Sul Bulletin of Atomic Scientists (BAS) Yousaf Butt e Ferenc Dalnoki-Veress hanno poi definito  il disegno una “bufala amatoriale”, affondando definitivamente la credibilità della patacca. A confezionarla quindi non può essere stato uno scienziato di livello, più probabilmente è stata copiata da internet e decorata con una scritta in farsi per farla sembrare più “iraniana”.

Eppure AP ha lanciato la notizia con il titolo”AP EXCLUSIVE: GRAPH SUGGESTS IRAN WORKING ON BOMB” (Esclusiva AP: grafico indica che l’Iran lavora alla bomba) e la prima parte del lancio confortava il titolo, un clamoroso infortunio si direbbe, se si potesse concludere che AP è stata ingannata dagli emissari dei due governi misteriosi (Usa e Israele), ma appare più verosimile l’autore del pezzo non fosse così ingenuo da non rendersi conto dell’inconsistenza della storia. Tanto che qualche verifica l’ha fatta e ne ha riportato l’esito negativo, senza che questo tuttavia lo convincesse a cambiare il tono dell’articolo. Una patacca a livelli di quella sulle ninja assassine made in Teheran spacciata a suo tempo da Reuters.

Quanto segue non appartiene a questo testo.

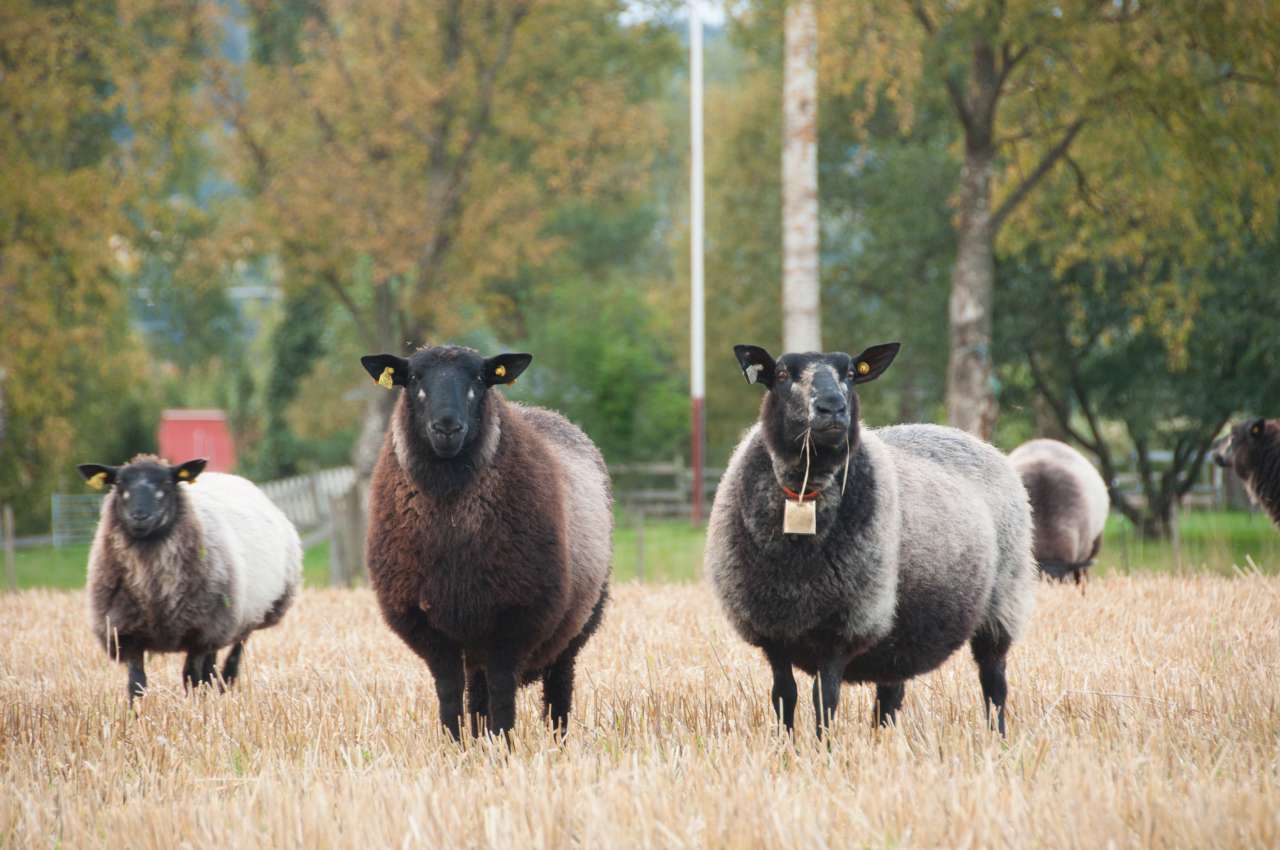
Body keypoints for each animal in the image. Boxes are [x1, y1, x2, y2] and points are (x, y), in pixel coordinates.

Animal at [76, 455, 302, 701]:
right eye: (118, 484)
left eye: (167, 483)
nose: (140, 516)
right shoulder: (127, 633)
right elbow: (136, 684)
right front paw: (135, 711)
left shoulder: (200, 632)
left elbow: (192, 678)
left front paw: (197, 706)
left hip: (244, 615)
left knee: (233, 655)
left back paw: (225, 685)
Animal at [358, 343, 611, 737]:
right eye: (413, 378)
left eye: (480, 378)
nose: (447, 427)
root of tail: (548, 413)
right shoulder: (427, 624)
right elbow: (450, 693)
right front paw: (455, 744)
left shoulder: (514, 617)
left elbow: (503, 694)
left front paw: (503, 745)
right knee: (477, 693)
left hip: (576, 625)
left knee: (557, 689)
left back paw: (556, 740)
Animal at [706, 345, 1034, 737]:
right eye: (782, 374)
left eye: (850, 373)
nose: (832, 407)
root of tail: (976, 440)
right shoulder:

Per difendersi da questo diluvio di falsi i giornalisti e i lettori hanno solo un’arma: la prudenza. Prudenza nell’accogliere le notizie più clamorose e nel soppesare le fonti, da rafforzare con una buona dose di diffidenza, visto che le fonti hanno dimostrato di essere impegnate a tempo pieno nella diffusione di patacche e che neppure il filtro di organizzazioni come Associated Press può essere considerato sufficiente, quando si tratti di arginare certa propaganda d’origine occidentale. In casi del genere le maggiori agenzie occidentali si trovano sullo stesso livello di credibilità di quelle iraniane, da prendere con le molle.